We consider that reporting a point estimate and CI is much more informative and should be the rule. Additionally, the P-value informs the probability that this effect has been observed by chance.Footnote 1 Therefore, it is much better to report the exact P-value than the binary approach of statistical significance based only on the arbitrary cut-off point of 0.05.
However, a binary use of confidence or credible intervals (focused on whether such intervals include or exclude the null value) could lead to the same problem caused by the use of the statistical significance. In fact, some authors propose the alternative term “compatibility” intervals to guard against overconfidence [21]. Authors should describe the practical implications of all values inside the interval compatible with the data, especially the observed effect (or point estimate) that is the most probable or compatible result of this interval. Even with large P-values or wide intervals, authors should discuss the point estimate, as well as discussing the limits of that interval. An interval containing the null value will often also contain non-null values of high practical importance that should not be left out of the conclusions. If the imprecision is accepted and properly interpreted, we will embrace replications and the integration of evidence through meta-analyses, which will in turn give us more precise overall estimates.

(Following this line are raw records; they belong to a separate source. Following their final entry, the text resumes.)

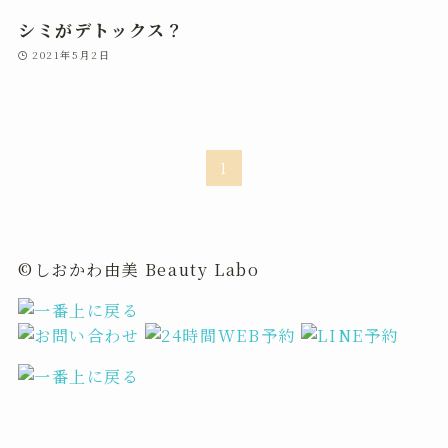
シミがデトックス？
2021年5月2日
1
©しおかわ由美 Beauty Labo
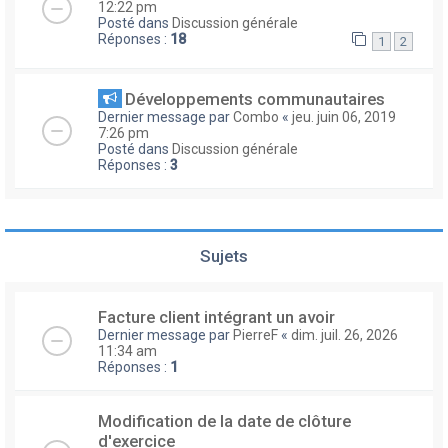
12:22 pm
Posté dans
Discussion générale
Réponses :
18
1
2
Développements communautaires
Dernier message par
Combo
«
jeu. juin 06, 2019
7:26 pm
Posté dans
Discussion générale
Réponses :
3
Sujets
Facture client intégrant un avoir
Dernier message par
PierreF
«
dim. juil. 26, 2026
11:34 am
Réponses :
1
Modification de la date de clôture
d'exercice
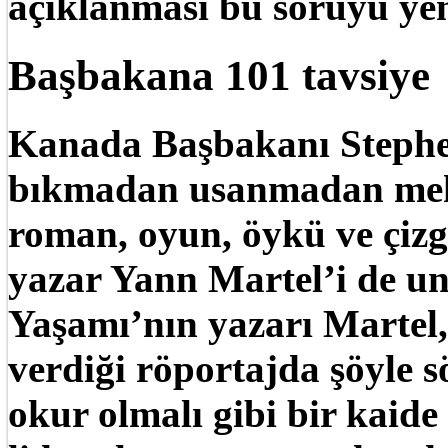
açıklanması bu soruyu yen
Başbakana 101 tavsiye
Kanada Başbakanı Stephe
bıkmadan usanmadan mek
roman, oyun, öykü ve çizg
yazar Yann Martel’i de u
Yaşamı’nın yazarı Martel
verdiği röportajda şöyle sö
okur olmalı gibi bir kaid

One of the most polemic scenarios is the situation of point estimate showing important clinical benefits with 95% CIs compatible with both, even better benefits or important harms and a P-value > 0.05 (i.e. P = 0.08). We have argued against interpreting and/or reporting results as statistically non-significant. A better statement could be “the intervention did not demonstrate superiority vs the comparator”. Although this is true, it is still possible that this result could be interpreted as indicating “no effect” [3] and this is not outside of the binary logic of superiority. On the other hand, it is possible to report that the intervention might be superior to its comparator, but it is also compatible with beneficial or detrimental effects. The supporters of the “non-superiority statement” claim against the last option because it could be misinterpreted as a positive effect. However, the P-value of this example indicates that the chance of concluding that there is a difference where, in reality, none exists (Type I error or false positive). This proportion could be unacceptable for conclusions, but it is not so high in terms of probability. Additionally, the estimate of the effect that has the maximum likelihood across the CI is the point estimate. To illustrate this point, consider an example in which the effect to be estimated is the difference between two means of normally distributed populations. Two independent samples from these populations yield sample means, and their difference with a 95% confidence interval has been calculated. Figure 1 presents the probability density function of this difference (with the 95% confidence interval for the effect indicated). In real life, distributions are likely to deviate from normality and the confidence interval for an effect might not be symmetric around the point estimate.
Therefore, it seems fairer to report the point estimate as to the more likely value jointly with a very clear statement of the implications of extremes of the confidence interval. In fact, this is the approach recommended in the Grading of Recommendations Assessment, Development, and Evaluation (GRADE) guidelines [22].